Data excerpts:
________________
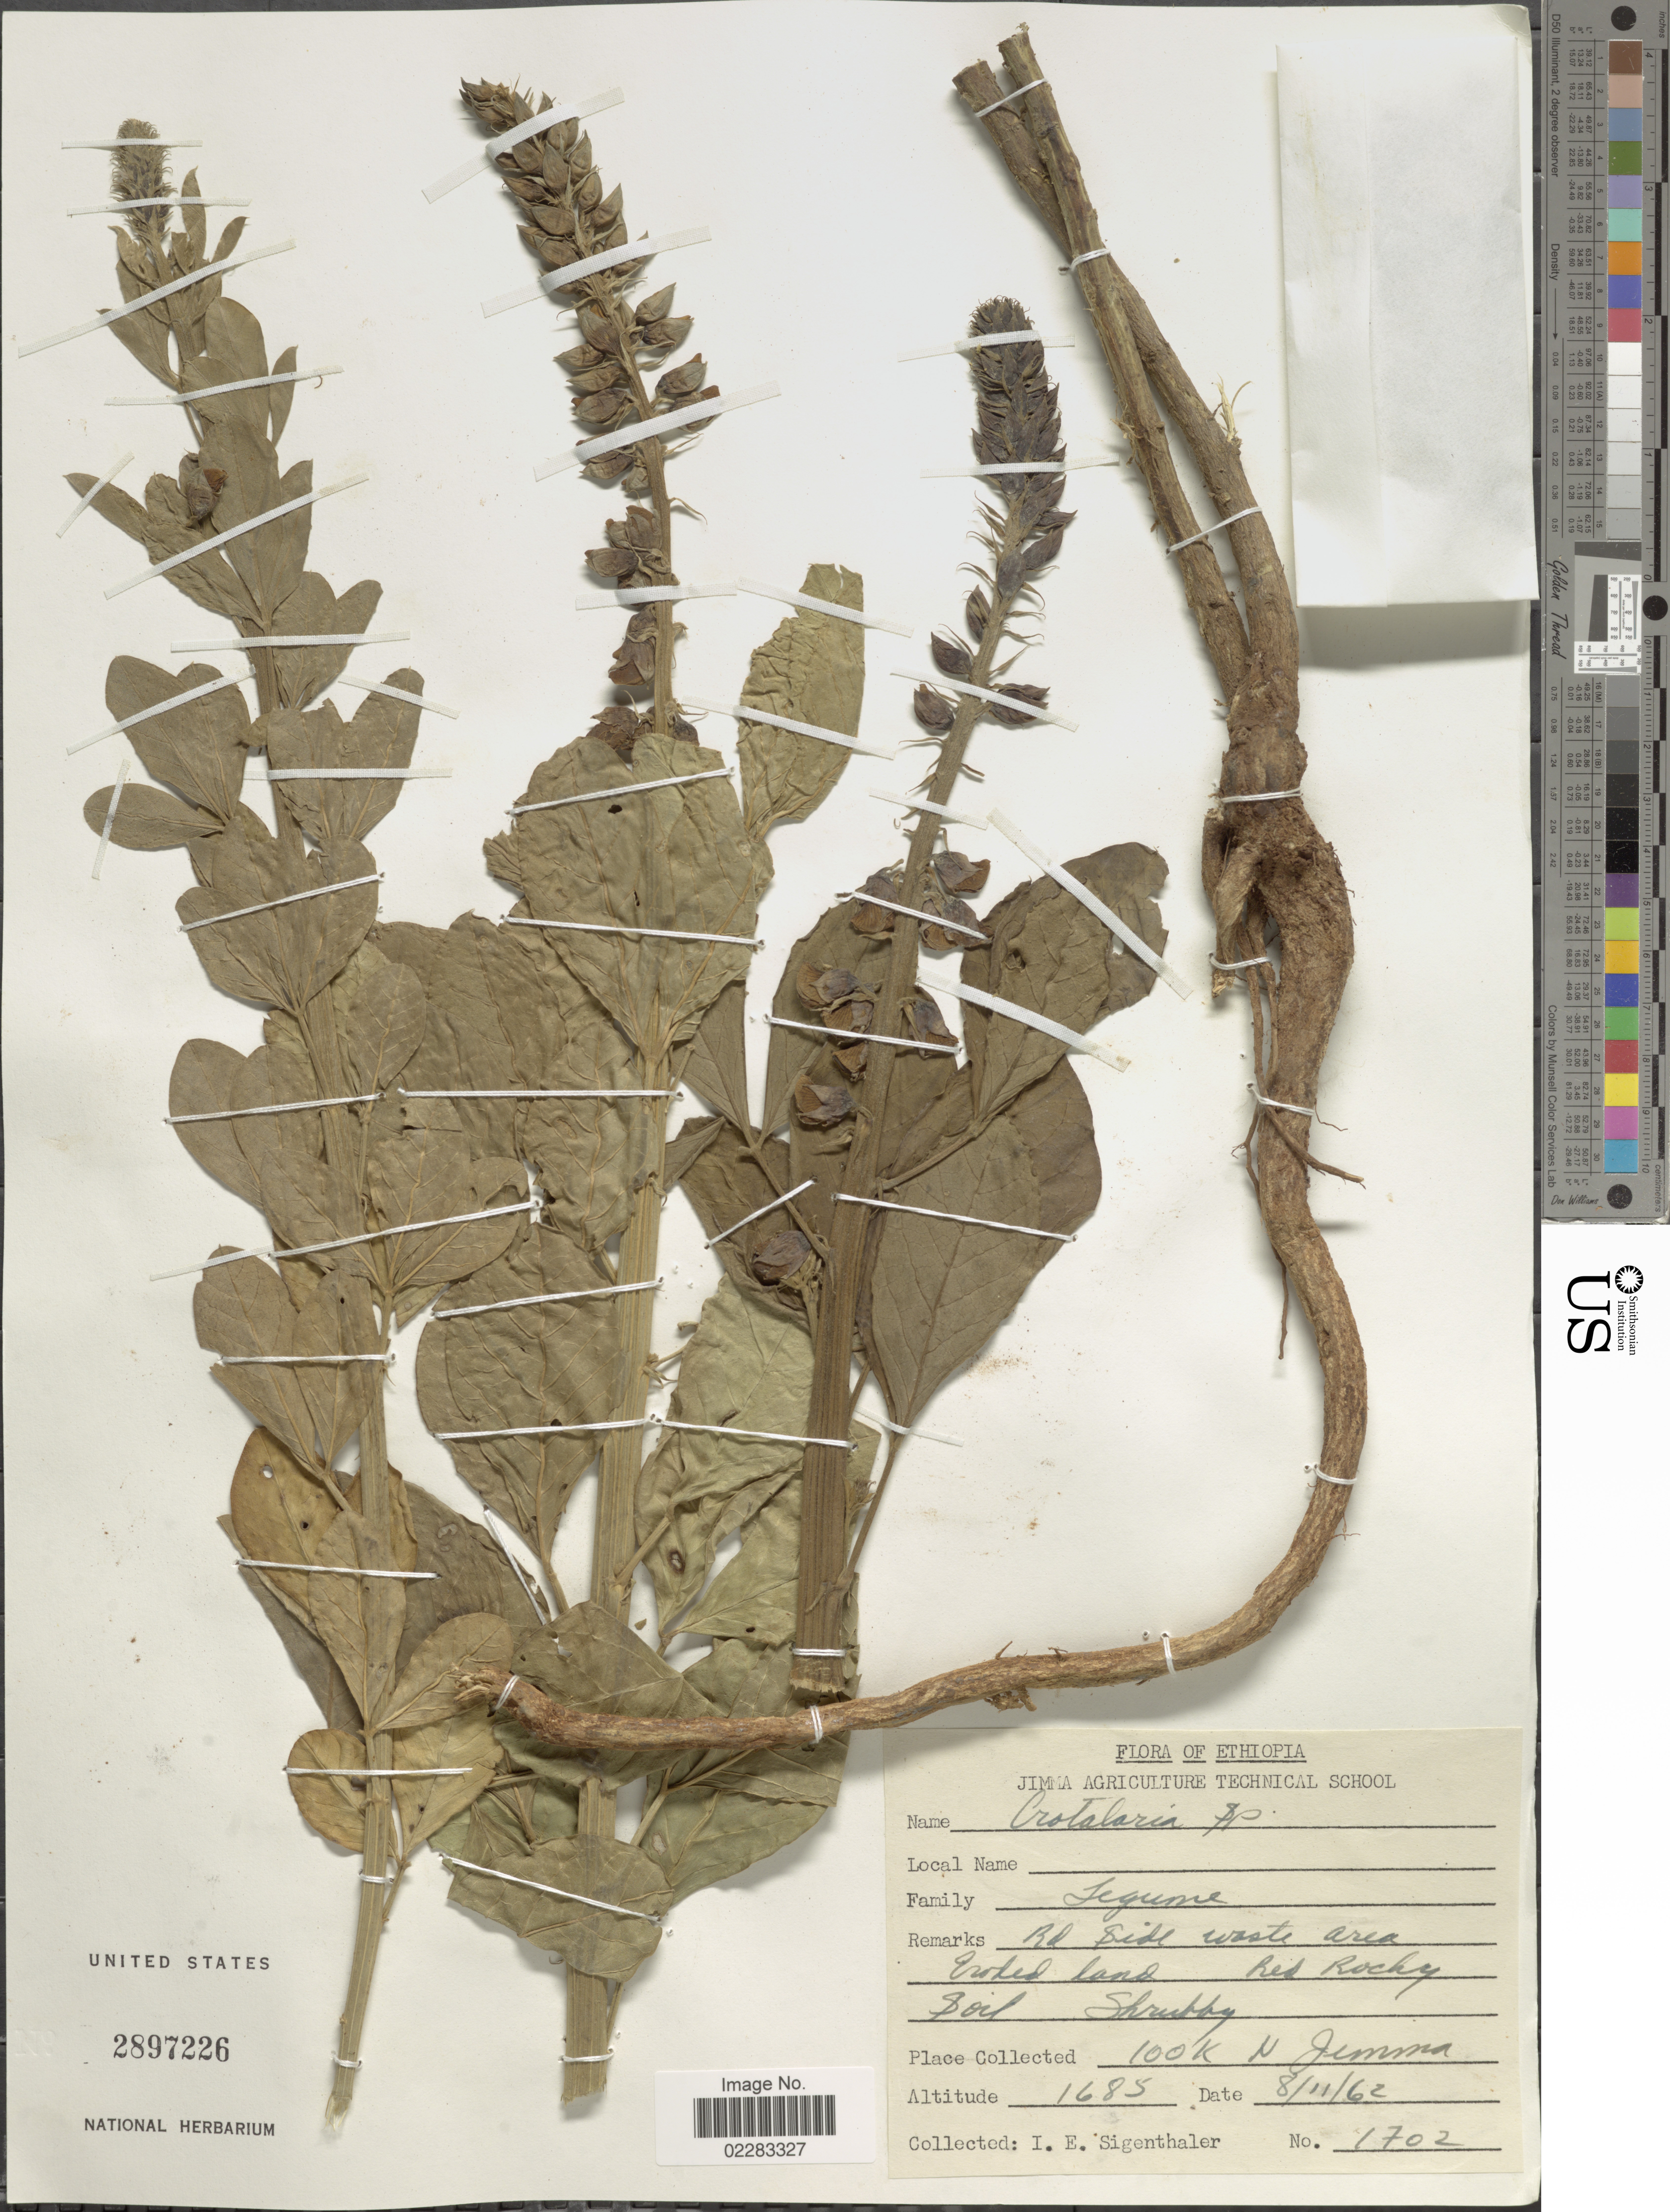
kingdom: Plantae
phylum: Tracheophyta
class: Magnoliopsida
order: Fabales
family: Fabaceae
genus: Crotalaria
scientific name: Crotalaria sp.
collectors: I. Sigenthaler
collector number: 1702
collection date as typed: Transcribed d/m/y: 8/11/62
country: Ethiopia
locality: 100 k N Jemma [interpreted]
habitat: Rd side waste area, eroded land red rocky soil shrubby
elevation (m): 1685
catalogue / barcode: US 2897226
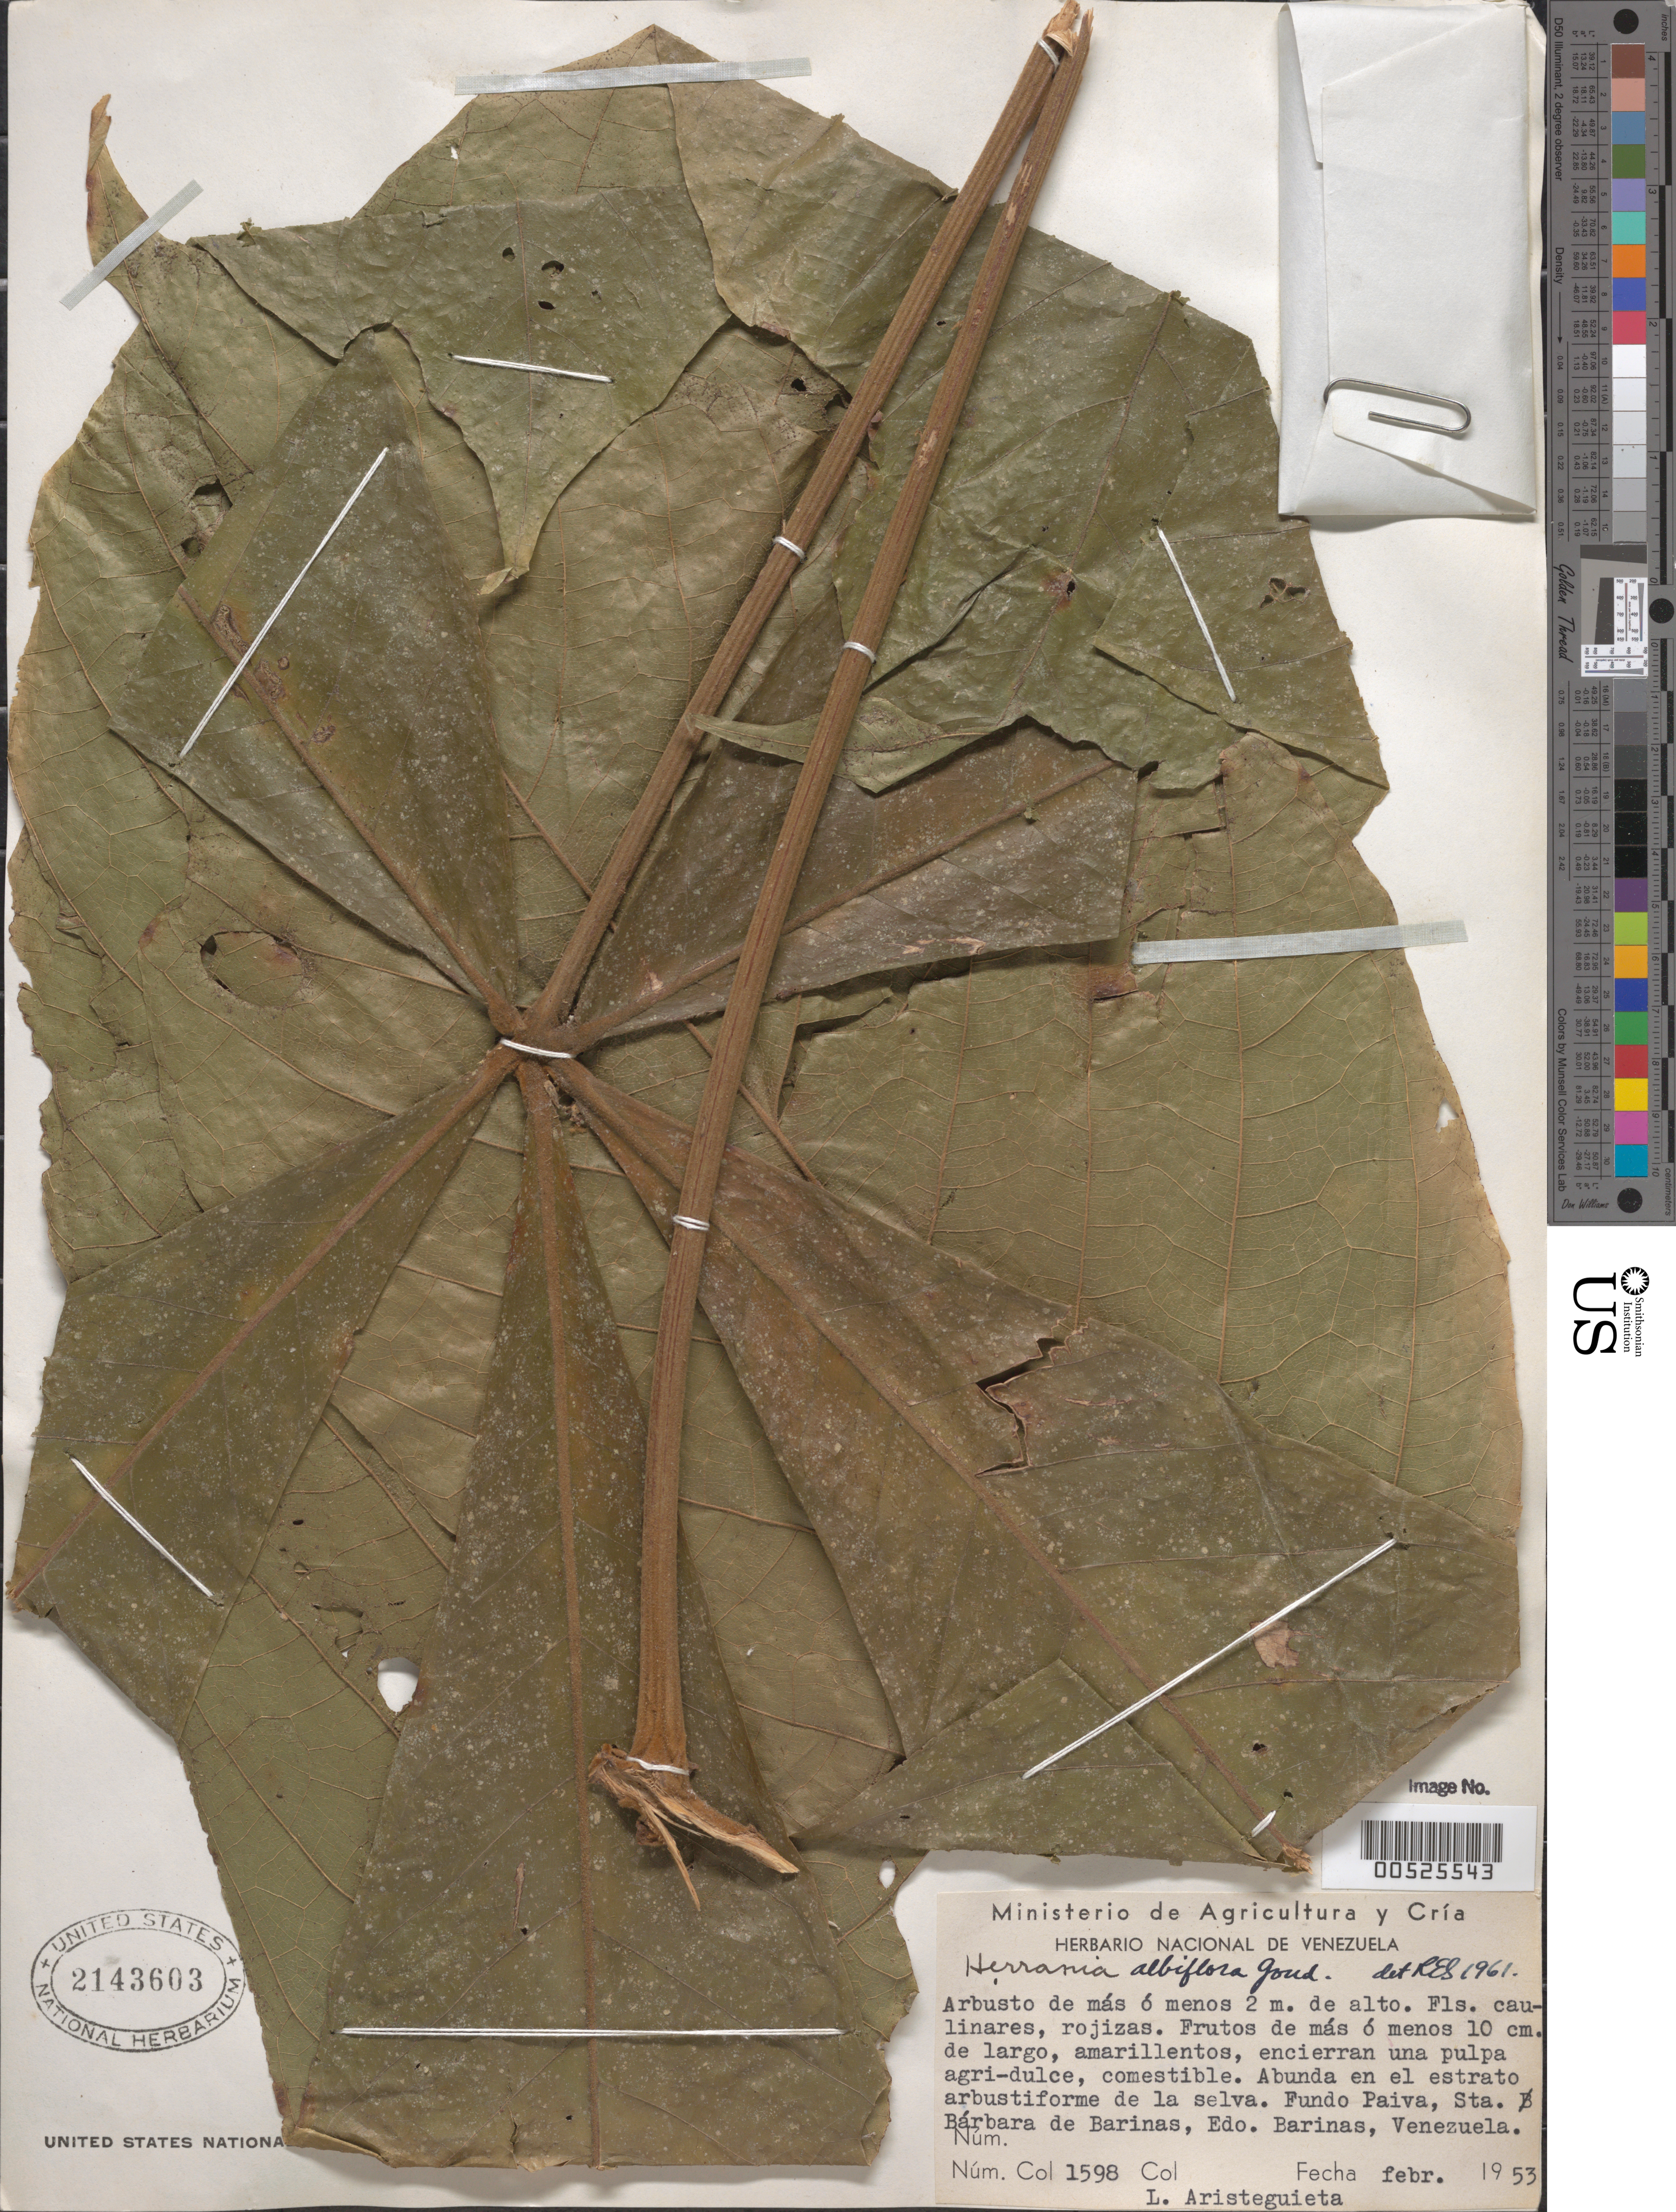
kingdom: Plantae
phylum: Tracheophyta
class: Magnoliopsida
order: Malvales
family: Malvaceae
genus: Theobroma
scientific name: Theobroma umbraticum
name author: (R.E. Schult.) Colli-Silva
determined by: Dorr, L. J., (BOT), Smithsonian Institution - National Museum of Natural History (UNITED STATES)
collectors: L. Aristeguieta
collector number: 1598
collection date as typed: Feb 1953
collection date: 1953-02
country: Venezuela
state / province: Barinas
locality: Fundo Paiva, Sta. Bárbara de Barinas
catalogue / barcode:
________________
Reproduce all of the material above verbatim, omitting the pictures.

### RESPONSE
kingdom: Plantae
phylum: Tracheophyta
class: Magnoliopsida
order: Fabales
family: Fabaceae
genus: Crotalaria
scientific name: Crotalaria sp.
collectors: I. Sigenthaler
collector number: 1702
collection date as typed: Transcribed d/m/y: 8/11/62
country: Ethiopia
locality: 100 k N Jemma [interpreted]
habitat: Rd side waste area, eroded land red rocky soil shrubby
elevation (m): 1685
catalogue / barcode: US 2897226
kingdom: Plantae
phylum: Tracheophyta
class: Magnoliopsida
order: Malvales
family: Malvaceae
genus: Theobroma
scientific name: Theobroma umbraticum
name author: (R.E. Schult.) Colli-Silva
determined by: Dorr, L. J., (BOT), Smithsonian Institution - National Museum of Natural History (UNITED STATES)
collectors: L. Aristeguieta
collector number: 1598
collection date as typed: Feb 1953
collection date: 1953-02
country: Venezuela
state / province: Barinas
locality: Fundo Paiva, Sta. Bárbara de Barinas
catalogue / barcode:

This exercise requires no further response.